## Work item:
Return the data given below exactly as it appears.

┌─ Supplied records

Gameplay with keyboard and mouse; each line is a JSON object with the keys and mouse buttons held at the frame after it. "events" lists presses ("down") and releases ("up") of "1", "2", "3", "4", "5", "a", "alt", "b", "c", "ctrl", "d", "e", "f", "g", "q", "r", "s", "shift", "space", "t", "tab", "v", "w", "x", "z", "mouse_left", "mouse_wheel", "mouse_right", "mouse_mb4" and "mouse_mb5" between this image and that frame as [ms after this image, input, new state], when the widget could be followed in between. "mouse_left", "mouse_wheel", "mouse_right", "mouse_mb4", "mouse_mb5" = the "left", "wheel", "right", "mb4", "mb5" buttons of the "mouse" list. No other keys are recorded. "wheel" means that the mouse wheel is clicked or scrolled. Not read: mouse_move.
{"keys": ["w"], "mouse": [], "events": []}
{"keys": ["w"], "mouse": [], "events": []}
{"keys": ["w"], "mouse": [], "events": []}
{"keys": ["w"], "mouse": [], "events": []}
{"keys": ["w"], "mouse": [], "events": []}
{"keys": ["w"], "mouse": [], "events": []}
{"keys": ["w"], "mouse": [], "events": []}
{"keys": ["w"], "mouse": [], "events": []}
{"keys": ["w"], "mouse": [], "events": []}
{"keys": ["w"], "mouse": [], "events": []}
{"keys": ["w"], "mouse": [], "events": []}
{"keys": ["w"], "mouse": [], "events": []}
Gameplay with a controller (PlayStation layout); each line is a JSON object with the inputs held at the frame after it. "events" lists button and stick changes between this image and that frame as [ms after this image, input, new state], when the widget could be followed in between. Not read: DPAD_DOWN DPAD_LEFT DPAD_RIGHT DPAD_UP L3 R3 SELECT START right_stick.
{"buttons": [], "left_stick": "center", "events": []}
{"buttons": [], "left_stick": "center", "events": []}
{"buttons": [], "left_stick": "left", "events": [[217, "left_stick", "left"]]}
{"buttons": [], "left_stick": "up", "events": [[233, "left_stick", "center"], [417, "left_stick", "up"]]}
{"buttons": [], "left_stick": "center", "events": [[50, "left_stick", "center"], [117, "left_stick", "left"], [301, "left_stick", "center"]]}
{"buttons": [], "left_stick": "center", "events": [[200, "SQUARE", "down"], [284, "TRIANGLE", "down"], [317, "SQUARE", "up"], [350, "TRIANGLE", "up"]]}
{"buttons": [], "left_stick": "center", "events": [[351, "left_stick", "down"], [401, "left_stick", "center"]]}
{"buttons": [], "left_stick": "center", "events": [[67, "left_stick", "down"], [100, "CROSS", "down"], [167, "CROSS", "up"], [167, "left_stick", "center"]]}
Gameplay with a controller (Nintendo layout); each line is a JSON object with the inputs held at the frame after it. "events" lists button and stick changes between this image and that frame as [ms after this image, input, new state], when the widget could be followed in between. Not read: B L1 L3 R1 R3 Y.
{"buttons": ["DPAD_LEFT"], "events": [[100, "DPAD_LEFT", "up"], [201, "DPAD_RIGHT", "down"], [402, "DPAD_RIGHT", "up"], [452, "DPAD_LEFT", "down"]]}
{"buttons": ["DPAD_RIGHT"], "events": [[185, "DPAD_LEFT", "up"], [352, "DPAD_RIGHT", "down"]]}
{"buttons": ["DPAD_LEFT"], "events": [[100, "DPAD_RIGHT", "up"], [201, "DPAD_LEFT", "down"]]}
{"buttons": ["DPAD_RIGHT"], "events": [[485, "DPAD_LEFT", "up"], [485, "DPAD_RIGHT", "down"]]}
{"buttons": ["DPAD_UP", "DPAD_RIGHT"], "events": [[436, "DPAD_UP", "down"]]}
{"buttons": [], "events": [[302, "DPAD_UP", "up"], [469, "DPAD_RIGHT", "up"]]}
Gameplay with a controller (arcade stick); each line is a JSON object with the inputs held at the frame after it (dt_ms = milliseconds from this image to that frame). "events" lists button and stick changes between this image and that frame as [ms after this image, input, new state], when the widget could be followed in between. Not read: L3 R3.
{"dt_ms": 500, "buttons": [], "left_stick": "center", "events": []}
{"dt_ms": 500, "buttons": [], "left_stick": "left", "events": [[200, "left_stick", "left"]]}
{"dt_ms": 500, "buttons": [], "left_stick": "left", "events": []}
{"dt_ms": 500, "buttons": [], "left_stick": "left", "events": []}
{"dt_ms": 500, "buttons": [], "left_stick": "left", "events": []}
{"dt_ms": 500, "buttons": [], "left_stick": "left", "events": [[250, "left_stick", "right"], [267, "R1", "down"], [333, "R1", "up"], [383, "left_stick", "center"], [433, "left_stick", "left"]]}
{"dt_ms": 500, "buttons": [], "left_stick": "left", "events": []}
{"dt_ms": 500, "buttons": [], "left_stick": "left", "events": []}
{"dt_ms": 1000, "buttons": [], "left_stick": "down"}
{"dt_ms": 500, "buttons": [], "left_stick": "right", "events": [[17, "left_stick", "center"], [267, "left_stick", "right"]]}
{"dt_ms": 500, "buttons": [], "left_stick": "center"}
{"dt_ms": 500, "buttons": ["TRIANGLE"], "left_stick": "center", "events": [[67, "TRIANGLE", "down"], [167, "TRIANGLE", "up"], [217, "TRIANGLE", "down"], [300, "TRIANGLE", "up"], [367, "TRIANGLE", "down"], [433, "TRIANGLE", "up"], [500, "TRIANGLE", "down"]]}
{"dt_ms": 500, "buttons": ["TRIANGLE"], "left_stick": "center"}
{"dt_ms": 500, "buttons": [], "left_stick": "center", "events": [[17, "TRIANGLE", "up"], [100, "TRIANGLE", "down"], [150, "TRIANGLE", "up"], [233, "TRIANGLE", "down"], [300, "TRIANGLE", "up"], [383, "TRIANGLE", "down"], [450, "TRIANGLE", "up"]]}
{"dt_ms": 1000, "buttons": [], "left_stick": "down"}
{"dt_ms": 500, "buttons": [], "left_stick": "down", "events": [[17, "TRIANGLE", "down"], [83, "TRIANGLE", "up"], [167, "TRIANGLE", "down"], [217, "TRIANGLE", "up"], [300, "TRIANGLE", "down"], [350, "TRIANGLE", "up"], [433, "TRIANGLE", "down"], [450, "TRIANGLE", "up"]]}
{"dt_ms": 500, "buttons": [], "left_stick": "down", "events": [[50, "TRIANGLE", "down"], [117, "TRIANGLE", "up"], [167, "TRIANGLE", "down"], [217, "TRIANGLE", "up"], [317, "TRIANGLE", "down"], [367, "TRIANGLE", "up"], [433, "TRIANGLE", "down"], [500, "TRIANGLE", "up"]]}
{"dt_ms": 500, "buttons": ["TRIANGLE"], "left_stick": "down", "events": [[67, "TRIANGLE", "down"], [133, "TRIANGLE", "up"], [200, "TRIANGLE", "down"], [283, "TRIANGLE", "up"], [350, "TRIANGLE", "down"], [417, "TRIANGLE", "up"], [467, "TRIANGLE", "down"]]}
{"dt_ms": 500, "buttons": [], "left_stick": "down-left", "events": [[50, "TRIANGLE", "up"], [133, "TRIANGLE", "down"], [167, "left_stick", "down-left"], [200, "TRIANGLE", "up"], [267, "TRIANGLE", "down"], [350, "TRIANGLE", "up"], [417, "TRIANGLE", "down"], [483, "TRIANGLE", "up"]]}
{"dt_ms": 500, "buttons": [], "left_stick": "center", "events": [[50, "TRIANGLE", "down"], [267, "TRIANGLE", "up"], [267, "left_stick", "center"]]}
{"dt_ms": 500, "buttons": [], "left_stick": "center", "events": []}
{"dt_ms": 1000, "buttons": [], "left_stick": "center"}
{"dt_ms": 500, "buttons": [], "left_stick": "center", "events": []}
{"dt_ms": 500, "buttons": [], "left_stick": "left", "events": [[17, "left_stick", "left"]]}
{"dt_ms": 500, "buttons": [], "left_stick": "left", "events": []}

└─

## Solution for this task:
Gameplay with keyboard and mouse; each line is a JSON object with the keys and mouse buttons held at the frame after it. "events" lists presses ("down") and releases ("up") of "1", "2", "3", "4", "5", "a", "alt", "b", "c", "ctrl", "d", "e", "f", "g", "q", "r", "s", "shift", "space", "t", "tab", "v", "w", "x", "z", "mouse_left", "mouse_wheel", "mouse_right", "mouse_mb4" and "mouse_mb5" between this image and that frame as [ms after this image, input, new state], when the widget could be followed in between. "mouse_left", "mouse_wheel", "mouse_right", "mouse_mb4", "mouse_mb5" = the "left", "wheel", "right", "mb4", "mb5" buttons of the "mouse" list. No other keys are recorded. "wheel" means that the mouse wheel is clicked or scrolled. Not read: mouse_move.
{"keys": ["w"], "mouse": [], "events": []}
{"keys": ["w"], "mouse": [], "events": []}
{"keys": ["w"], "mouse": [], "events": []}
{"keys": ["w"], "mouse": [], "events": []}
{"keys": ["w"], "mouse": [], "events": []}
{"keys": ["w"], "mouse": [], "events": []}
{"keys": ["w"], "mouse": [], "events": []}
{"keys": ["w"], "mouse": [], "events": []}
{"keys": ["w"], "mouse": [], "events": []}
{"keys": ["w"], "mouse": [], "events": []}
{"keys": ["w"], "mouse": [], "events": []}
{"keys": ["w"], "mouse": [], "events": []}
Gameplay with a controller (PlayStation layout); each line is a JSON object with the inputs held at the frame after it. "events" lists button and stick changes between this image and that frame as [ms after this image, input, new state], when the widget could be followed in between. Not read: DPAD_DOWN DPAD_LEFT DPAD_RIGHT DPAD_UP L3 R3 SELECT START right_stick.
{"buttons": [], "left_stick": "center", "events": []}
{"buttons": [], "left_stick": "center", "events": []}
{"buttons": [], "left_stick": "left", "events": [[217, "left_stick", "left"]]}
{"buttons": [], "left_stick": "up", "events": [[233, "left_stick", "center"], [417, "left_stick", "up"]]}
{"buttons": [], "left_stick": "center", "events": [[50, "left_stick", "center"], [117, "left_stick", "left"], [301, "left_stick", "center"]]}
{"buttons": [], "left_stick": "center", "events": [[200, "SQUARE", "down"], [284, "TRIANGLE", "down"], [317, "SQUARE", "up"], [350, "TRIANGLE", "up"]]}
{"buttons": [], "left_stick": "center", "events": [[351, "left_stick", "down"], [401, "left_stick", "center"]]}
{"buttons": [], "left_stick": "center", "events": [[67, "left_stick", "down"], [100, "CROSS", "down"], [167, "CROSS", "up"], [167, "left_stick", "center"]]}
Gameplay with a controller (Nintendo layout); each line is a JSON object with the inputs held at the frame after it. "events" lists button and stick changes between this image and that frame as [ms after this image, input, new state], when the widget could be followed in between. Not read: B L1 L3 R1 R3 Y.
{"buttons": ["DPAD_LEFT"], "events": [[100, "DPAD_LEFT", "up"], [201, "DPAD_RIGHT", "down"], [402, "DPAD_RIGHT", "up"], [452, "DPAD_LEFT", "down"]]}
{"buttons": ["DPAD_RIGHT"], "events": [[185, "DPAD_LEFT", "up"], [352, "DPAD_RIGHT", "down"]]}
{"buttons": ["DPAD_LEFT"], "events": [[100, "DPAD_RIGHT", "up"], [201, "DPAD_LEFT", "down"]]}
{"buttons": ["DPAD_RIGHT"], "events": [[485, "DPAD_LEFT", "up"], [485, "DPAD_RIGHT", "down"]]}
{"buttons": ["DPAD_UP", "DPAD_RIGHT"], "events": [[436, "DPAD_UP", "down"]]}
{"buttons": [], "events": [[302, "DPAD_UP", "up"], [469, "DPAD_RIGHT", "up"]]}
Gameplay with a controller (arcade stick); each line is a JSON object with the inputs held at the frame after it (dt_ms = milliseconds from this image to that frame). "events" lists button and stick changes between this image and that frame as [ms after this image, input, new state], when the widget could be followed in between. Not read: L3 R3.
{"dt_ms": 500, "buttons": [], "left_stick": "center", "events": []}
{"dt_ms": 500, "buttons": [], "left_stick": "left", "events": [[200, "left_stick", "left"]]}
{"dt_ms": 500, "buttons": [], "left_stick": "left", "events": []}
{"dt_ms": 500, "buttons": [], "left_stick": "left", "events": []}
{"dt_ms": 500, "buttons": [], "left_stick": "left", "events": []}
{"dt_ms": 500, "buttons": [], "left_stick": "left", "events": [[250, "left_stick", "right"], [267, "R1", "down"], [333, "R1", "up"], [383, "left_stick", "center"], [433, "left_stick", "left"]]}
{"dt_ms": 500, "buttons": [], "left_stick": "left", "events": []}
{"dt_ms": 500, "buttons": [], "left_stick": "left", "events": []}
{"dt_ms": 1000, "buttons": [], "left_stick": "down"}
{"dt_ms": 500, "buttons": [], "left_stick": "right", "events": [[17, "left_stick", "center"], [267, "left_stick", "right"]]}
{"dt_ms": 500, "buttons": [], "left_stick": "center"}
{"dt_ms": 500, "buttons": ["TRIANGLE"], "left_stick": "center", "events": [[67, "TRIANGLE", "down"], [167, "TRIANGLE", "up"], [217, "TRIANGLE", "down"], [300, "TRIANGLE", "up"], [367, "TRIANGLE", "down"], [433, "TRIANGLE", "up"], [500, "TRIANGLE", "down"]]}
{"dt_ms": 500, "buttons": ["TRIANGLE"], "left_stick": "center"}
{"dt_ms": 500, "buttons": [], "left_stick": "center", "events": [[17, "TRIANGLE", "up"], [100, "TRIANGLE", "down"], [150, "TRIANGLE", "up"], [233, "TRIANGLE", "down"], [300, "TRIANGLE", "up"], [383, "TRIANGLE", "down"], [450, "TRIANGLE", "up"]]}
{"dt_ms": 1000, "buttons": [], "left_stick": "down"}
{"dt_ms": 500, "buttons": [], "left_stick": "down", "events": [[17, "TRIANGLE", "down"], [83, "TRIANGLE", "up"], [167, "TRIANGLE", "down"], [217, "TRIANGLE", "up"], [300, "TRIANGLE", "down"], [350, "TRIANGLE", "up"], [433, "TRIANGLE", "down"], [450, "TRIANGLE", "up"]]}
{"dt_ms": 500, "buttons": [], "left_stick": "down", "events": [[50, "TRIANGLE", "down"], [117, "TRIANGLE", "up"], [167, "TRIANGLE", "down"], [217, "TRIANGLE", "up"], [317, "TRIANGLE", "down"], [367, "TRIANGLE", "up"], [433, "TRIANGLE", "down"], [500, "TRIANGLE", "up"]]}
{"dt_ms": 500, "buttons": ["TRIANGLE"], "left_stick": "down", "events": [[67, "TRIANGLE", "down"], [133, "TRIANGLE", "up"], [200, "TRIANGLE", "down"], [283, "TRIANGLE", "up"], [350, "TRIANGLE", "down"], [417, "TRIANGLE", "up"], [467, "TRIANGLE", "down"]]}
{"dt_ms": 500, "buttons": [], "left_stick": "down-left", "events": [[50, "TRIANGLE", "up"], [133, "TRIANGLE", "down"], [167, "left_stick", "down-left"], [200, "TRIANGLE", "up"], [267, "TRIANGLE", "down"], [350, "TRIANGLE", "up"], [417, "TRIANGLE", "down"], [483, "TRIANGLE", "up"]]}
{"dt_ms": 500, "buttons": [], "left_stick": "center", "events": [[50, "TRIANGLE", "down"], [267, "TRIANGLE", "up"], [267, "left_stick", "center"]]}
{"dt_ms": 500, "buttons": [], "left_stick": "center", "events": []}
{"dt_ms": 1000, "buttons": [], "left_stick": "center"}
{"dt_ms": 500, "buttons": [], "left_stick": "center", "events": []}
{"dt_ms": 500, "buttons": [], "left_stick": "left", "events": [[17, "left_stick", "left"]]}
{"dt_ms": 500, "buttons": [], "left_stick": "left", "events": []}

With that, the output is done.